## PROMPT
Reproduce the records from their beginning through the line containing "Formas de pagamento", including both ends, and omit the pictures.

## Dataset entries
┄┄┄┄┄┄
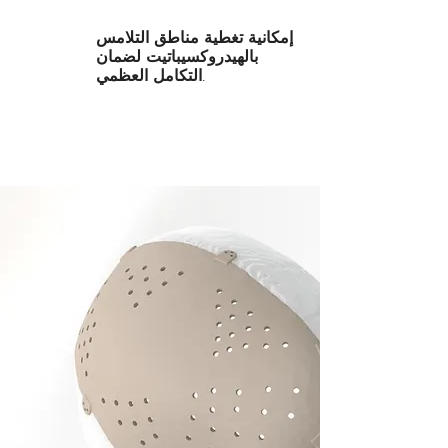
إمكانية تغطية مناطق التلامس
بالهيدروكسيباتيت لضمان
التكامل العظمي.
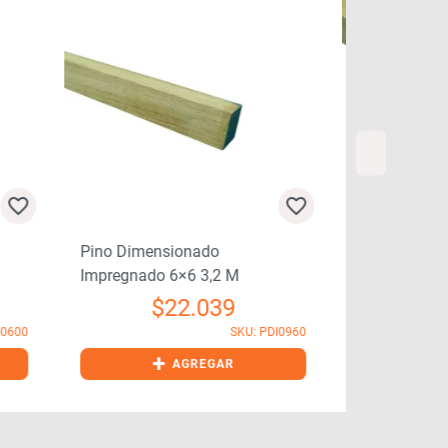
Pino Dimens
Impregnado 
Pino Dimensionado
Impregnado 6×6 3,2 M
$
$
22.039
+
I0600
SKU: PDI0960
+
AGREGAR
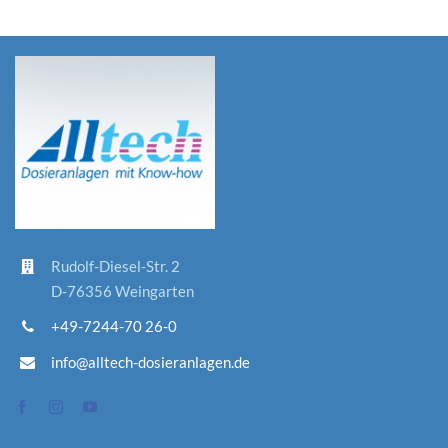
Rudolf-D
iesel-St
r. 2
D-76356 Weingarten
+49-7244-70 26-0
info@alltech-dosieranlagen.de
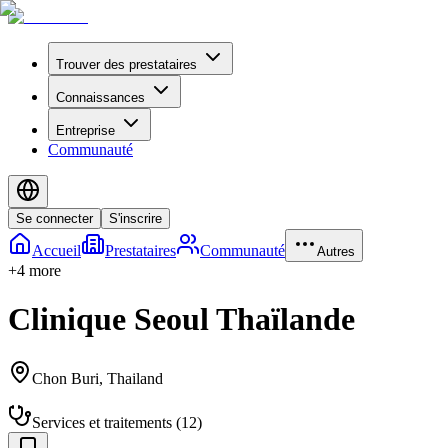
Trouver des prestataires
Connaissances
Entreprise
Communauté
Se connecter
S'inscrire
Accueil
Prestataires
Communauté
Autres
+
4
more
Clinique Seoul Thaïlande
Chon Buri
,
Thailand
Services et traitements
(
12
)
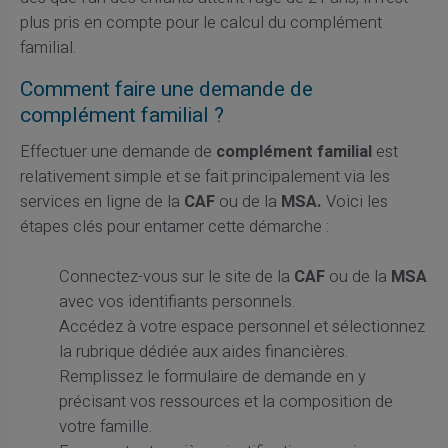
plus pris en compte pour le calcul du complément
familial.
Comment faire une demande de
complément familial ?
Effectuer une demande de
complément familial
est
relativement simple et se fait principalement via les
services en ligne de la
CAF
ou de la
MSA.
Voici les
étapes clés pour entamer cette démarche :
Connectez-vous sur le site de la
CAF
ou de la
MSA
avec vos identifiants personnels.
Accédez à votre espace personnel et sélectionnez
la rubrique dédiée aux aides financières.
Remplissez le formulaire de demande en y
précisant vos ressources et la composition de
votre famille.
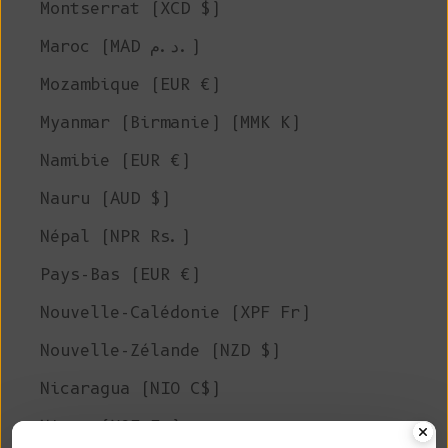
Montserrat (XCD $)
Maroc (MAD د.م.)
Mozambique (EUR €)
Myanmar (Birmanie) (MMK K)
Namibie (EUR €)
Nauru (AUD $)
Népal (NPR Rs.)
Pays-Bas (EUR €)
Nouvelle-Calédonie (XPF Fr)
Nouvelle-Zélande (NZD $)
Nicaragua (NIO C$)
Niger (XOF Fr)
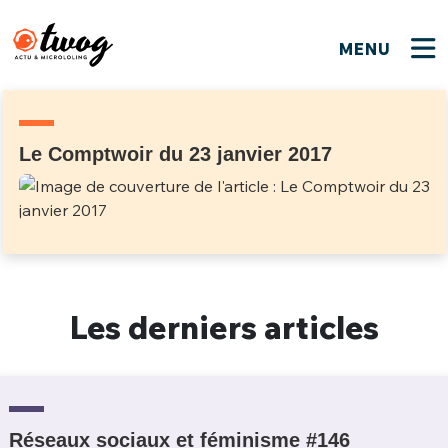
MENU
FERMER
FERMER
Bienvenue !
VOTRE PARTICIPATION
Que souhaitez-vous proposer ?
JE M'INSCRIS
Le Comptwoir du 23 janvier 2017
PSEUDO
*
Quelques tweets
Connexion
EMAIL
*
C'EST PARTI
PSEUDO
Ma propre sélection
Les derniers articles
PASSWORD
*
Mot de passe perdu ?
MOT DE PASSE
M'INSCRIRE
ME CONNECTER
JE M'INSCRIS
Réseaux sociaux et féminisme #146
CONNEXION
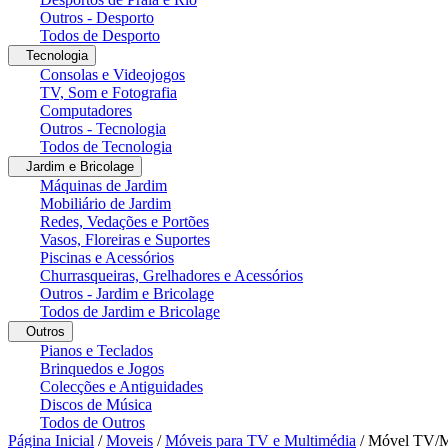
Outros - Desporto
Todos de Desporto
Tecnologia
Consolas e Videojogos
TV, Som e Fotografia
Computadores
Outros - Tecnologia
Todos de Tecnologia
Jardim e Bricolage
Máquinas de Jardim
Mobiliário de Jardim
Redes, Vedações e Portões
Vasos, Floreiras e Suportes
Piscinas e Acessórios
Churrasqueiras, Grelhadores e Acessórios
Outros - Jardim e Bricolage
Todos de Jardim e Bricolage
Outros
Pianos e Teclados
Brinquedos e Jogos
Colecções e Antiguidades
Discos de Música
Todos de Outros
Página Inicial
/
Moveis
/
Móveis para TV e Multimédia
/
Móvel TV/M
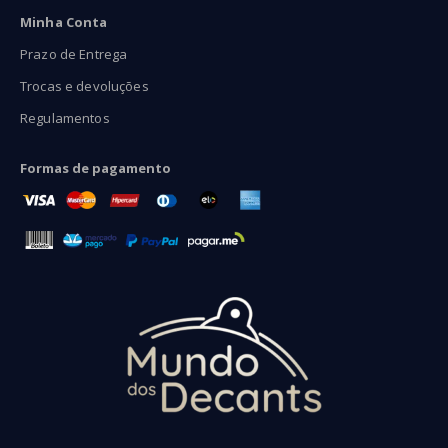
Minha Conta
Prazo de Entrega
Trocas e devoluções
Regulamentos
Formas de pagamento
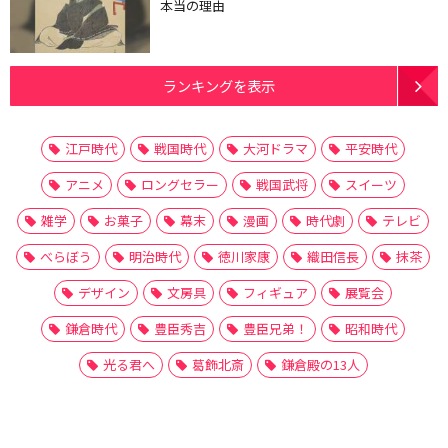
本当の理由
ランキングを表示
江戸時代
戦国時代
大河ドラマ
平安時代
アニメ
ロングセラー
戦国武将
スイーツ
雑学
お菓子
幕末
漫画
時代劇
テレビ
べらぼう
明治時代
徳川家康
織田信長
抹茶
デザイン
文房具
フィギュア
展覧会
鎌倉時代
豊臣秀吉
豊臣兄弟！
昭和時代
光る君へ
葛飾北斎
鎌倉殿の13人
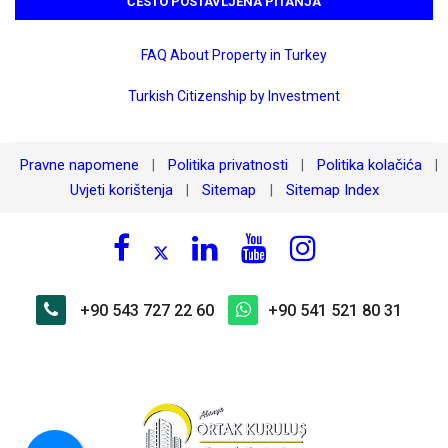
ČESTO POSTAVLJENA PITANJA
FAQ About Property in Turkey
Turkish Citizenship by Investment
Pravne napomene
Politika privatnosti
Politika kolačića
|
|
|
Uvjeti korištenja
Sitemap
Sitemap Index
|
|
+90 543 727 22 60
+90 541 521 80 31
×
🏠 Pitajte o Alanya Kargıcak na
Prvoj Liniji do Mora 2+1
Dupleks | Exodus City!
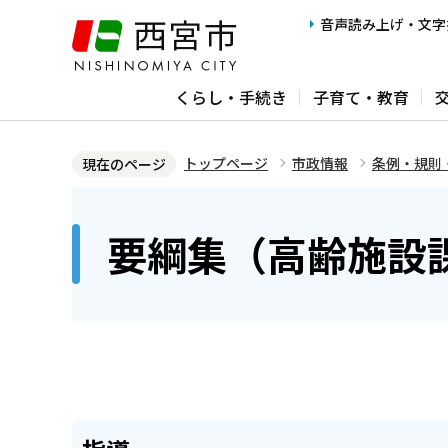
こ
音声読み上げ・文字
の
ペ
くらし・手続き
子育て・教育
ー
ジ
の
トップページ
市政情報
条例・規則
現在のページ
先
本
頭
文
要綱集（高齢施設
で
こ
す
こ
か
ら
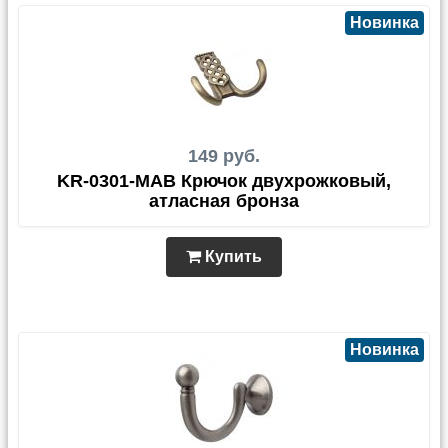
Новинка
149 руб.
KR-0301-MAB Крючок двухрожковый,
атласная бронза
Купить
Новинка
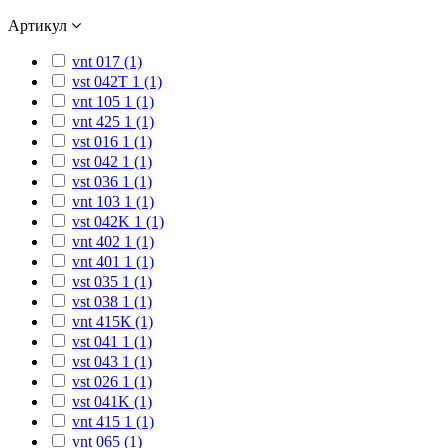
Артикул
vnt 017 (1)
vst 042T 1 (1)
vnt 105 1 (1)
vnt 425 1 (1)
vst 016 1 (1)
vst 042 1 (1)
vst 036 1 (1)
vnt 103 1 (1)
vst 042K 1 (1)
vnt 402 1 (1)
vnt 401 1 (1)
vst 035 1 (1)
vst 038 1 (1)
vnt 415К (1)
vst 041 1 (1)
vst 043 1 (1)
vst 026 1 (1)
vst 041K (1)
vnt 415 1 (1)
vnt 065 (1)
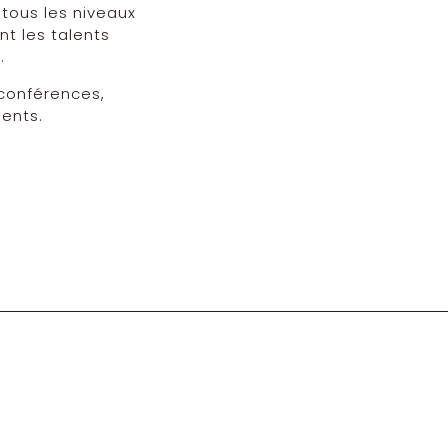
 tous les niveaux
t les talents
.
 conférences,
ents.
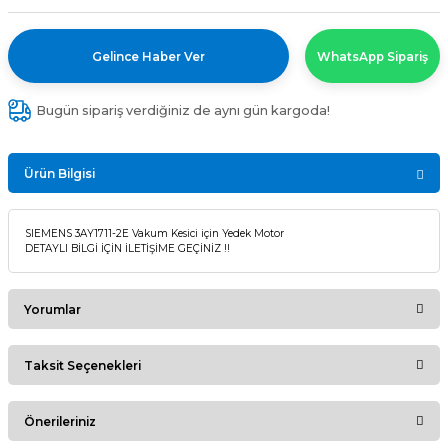
Gelince Haber Ver
WhatsApp Sipariş
Bugün sipariş verdiğiniz de aynı gün kargoda!
Ürün Bilgisi
SIEMENS 3AY1711-2E Vakum Kesici için Yedek Motor
DETAYLI BİLGİ İÇİN İLETİŞİME GEÇİNİZ !!
Yorumlar
Taksit Seçenekleri
Bu ürüne ilk yorumu siz yapın!
Önerileriniz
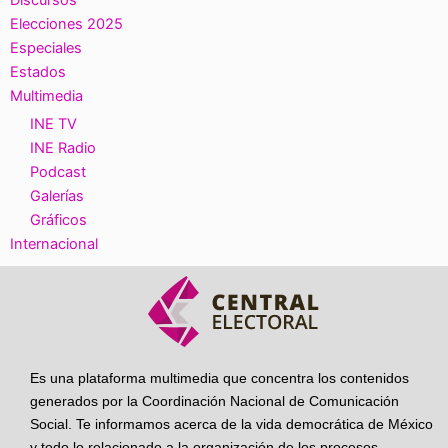
Discursos
Elecciones 2025
Especiales
Estados
Multimedia
INE TV
INE Radio
Podcast
Galerías
Gráficos
Internacional
Es una plataforma multimedia que concentra los contenidos
generados por la Coordinación Nacional de Comunicación
Social. Te informamos acerca de la vida democrática de México
y todo lo relacionado a la organización de los procesos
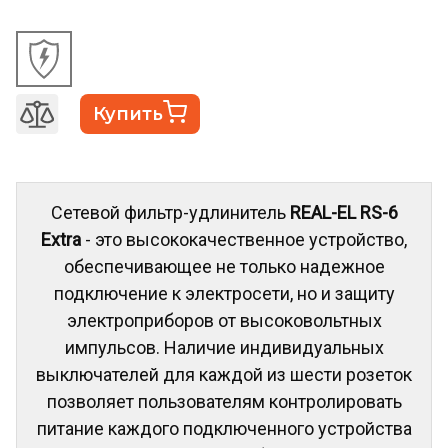
Купить
Сетевой фильтр-удлинитель
REAL-EL RS-6
Extra
- это высококачественное устройство,
обеспечивающее не только надежное
подключение к электросети, но и защиту
электроприборов от высоковольтных
импульсов. Наличие индивидуальных
выключателей для каждой из шести розеток
позволяет пользователям контролировать
питание каждого подключенного устройства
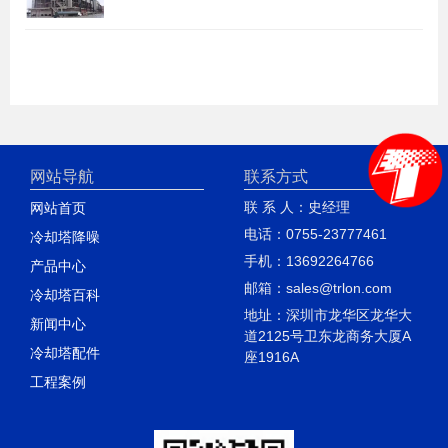
网站导航
联系方式
联 系 人：史经理
网站首页
电话：0755-23777461
冷却塔降噪
手机：13692264766
产品中心
邮箱：sales@trlon.com
冷却塔百科
地址：深圳市龙华区龙华大
新闻中心
道2125号卫东龙商务大厦A
冷却塔配件
座1916A
工程案例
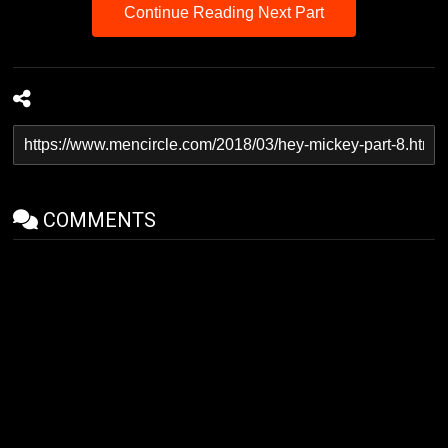
Continue Reading Next Part
COMMENTS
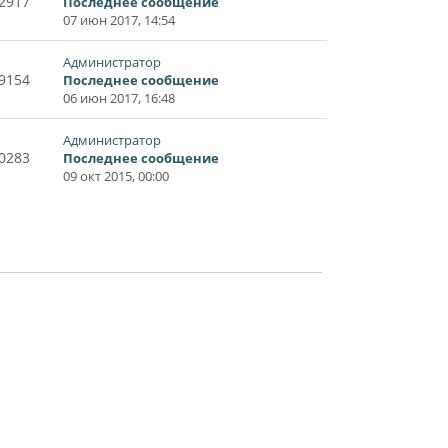
2917
Последнее сообщение
07 июн 2017, 14:54
Администратор
9154
Последнее сообщение
06 июн 2017, 16:48
Администратор
0283
Последнее сообщение
09 окт 2015, 00:00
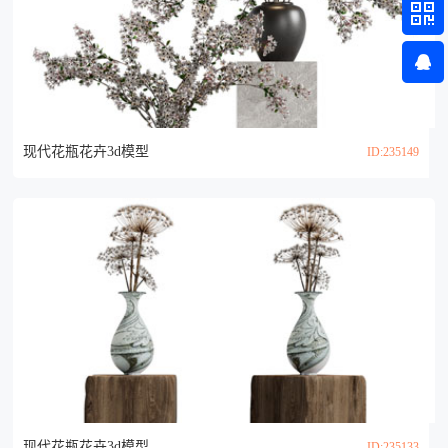
现代花瓶花卉3d模型
ID:235149
现代花瓶花卉3d模型
ID:235133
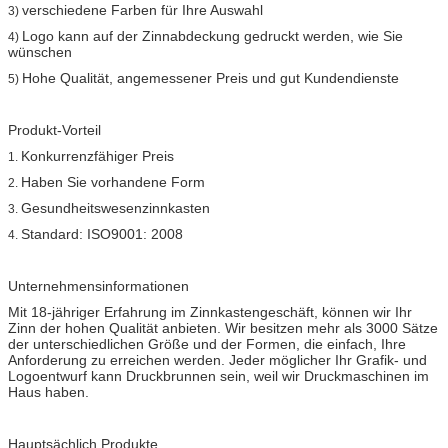
verschiedene Farben für Ihre Auswahl
3)
Logo kann auf der Zinnabdeckung gedruckt werden, wie Sie
4)
wünschen
Hohe Qualität, angemessener Preis und gut Kundendienste
5)
Produkt-Vorteil
Konkurrenzfähiger Preis
1.
Haben Sie vorhandene Form
2.
Gesundheitswesenzinnkasten
3.
Standard: ISO9001: 2008
4.
Unternehmensinformationen
Mit 18-jähriger Erfahrung im Zinnkastengeschäft, können wir Ihr
Zinn der hohen Qualität anbieten. Wir besitzen mehr als 3000 Sätze
der unterschiedlichen Größe und der Formen, die einfach, Ihre
Anforderung zu erreichen werden. Jeder möglicher Ihr Grafik- und
Logoentwurf kann Druckbrunnen sein, weil wir Druckmaschinen im
Haus haben.
Hauptsächlich Produkte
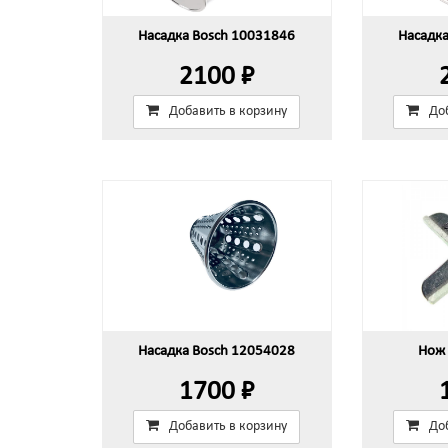
Насадка Bosch 10031846
Насадк
2100 ₽
Добавить в корзину
До
Насадка Bosch 12054028
Нож 
1700 ₽
Добавить в корзину
До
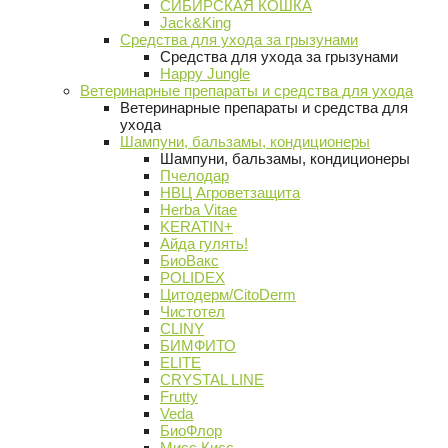
СИБИРСКАЯ КОШКА
Jack&King
Средства для ухода за грызунами
Средства для ухода за грызунами
Happy Jungle
Ветеринарные препараты и средства для ухода
Ветеринарные препараты и средства для
ухода
Шампуни, бальзамы, кондиционеры
Шампуни, бальзамы, кондиционеры
Пчелодар
НВЦ Агроветзащита
Herba Vitae
KERATIN+
Айда гулять!
БиоВакс
POLIDEX
Цитодерм/CitoDerm
Чистотел
CLINY
БИМФИТО
ELITE
CRYSTAL LINE
Frutty
Veda
БиоФлор
Мисс Кисс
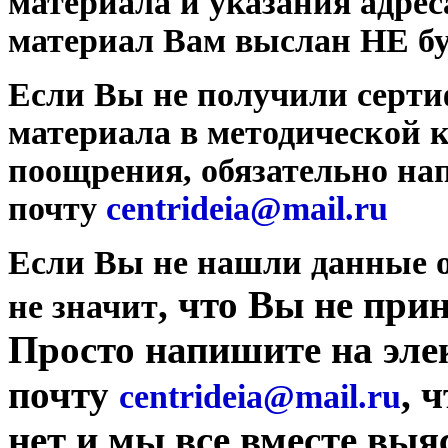
материала и указания адрес
материал Вам выслан НЕ бу
Если Вы не получили серти
материала в методической 
поощрения, обязательно на
почту
centrideia@mail.r
u
Если Вы не нашли данные о
, что Вы не при
не значит
Просто напишите на эл
почту
, 
centrideia@mail.r
u
нет и мы все вместе выя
┄┄┄┄┄┄
## EXERCISE ANSWER
إمكانية تغطية مناطق التلامس
بالهيدروكسيباتيت لضمان
التكامل العظمي.
Pino Dimens
Impregnado 
Pino Dimensionado
Impregnado 6×6 3,2 M
$
$
22.039
+
I0600
SKU: PDI0960
+
AGREGAR
Rudolf-D
iesel-St
r. 2
D-76356 Weingarten
+49-7244-70 26-0
info@alltech-dosieranlagen.de
Trouver des prestataires
Connaissances
Entreprise
Communauté
Se connecter
S'inscrire
Accueil
Prestataires
Communauté
Autres
+
4
more
Clinique Seoul Thaïlande
Chon Buri
,
Thailand
Services et traitements
(
12
)
plus pris en compte pour le calcul du complément
familial.
Comment faire une demande de
complément familial ?
Effectuer une demande de
complément familial
est
relativement simple et se fait principalement via les
services en ligne de la
CAF
ou de la
MSA.
Voici les
étapes clés pour entamer cette démarche :
Connectez-vous sur le site de la
CAF
ou de la
MSA
avec vos identifiants personnels.
Accédez à votre espace personnel et sélectionnez
la rubrique dédiée aux aides financières.
Remplissez le formulaire de demande en y
précisant vos ressources et la composition de
votre famille.
Montserrat (XCD $)
Maroc (MAD د.م.)
Mozambique (EUR €)
Myanmar (Birmanie) (MMK K)
Namibie (EUR €)
Nauru (AUD $)
Népal (NPR Rs.)
Pays-Bas (EUR €)
Nouvelle-Calédonie (XPF Fr)
Nouvelle-Zélande (NZD $)
Nicaragua (NIO C$)
Niger (XOF Fr)
MENU
FERMER
FERMER
Bienvenue !
VOTRE PARTICIPATION
Que souhaitez-vous proposer ?
JE M'INSCRIS
Le Comptwoir du 23 janvier 2017
PSEUDO
*
Quelques tweets
Connexion
EMAIL
*
C'EST PARTI
PSEUDO
Ma propre sélection
Les derniers articles
PASSWORD
*
Mot de passe perdu ?
MOT DE PASSE
M'INSCRIRE
ME CONNECTER
JE M'INSCRIS
Réseaux sociaux et féminisme #146
CONNEXION
Outros - Desporto
Todos de Desporto
Tecnologia
Consolas e Videojogos
TV, Som e Fotografia
Computadores
Outros - Tecnologia
Todos de Tecnologia
Jardim e Bricolage
Máquinas de Jardim
Mobiliário de Jardim
Redes, Vedações e Portões
Vasos, Floreiras e Suportes
Piscinas e Acessórios
Churrasqueiras, Grelhadores e Acessórios
Outros - Jardim e Bricolage
Todos de Jardim e Bricolage
Outros
Pianos e Teclados
Brinquedos e Jogos
Colecções e Antiguidades
Discos de Música
Todos de Outros
Página Inicial
/
Moveis
/
Móveis para TV e Multimédia
/
Móvel TV/M
Minha Conta
Prazo de Entrega
Trocas e devoluções
Regulamentos
Formas de pagamento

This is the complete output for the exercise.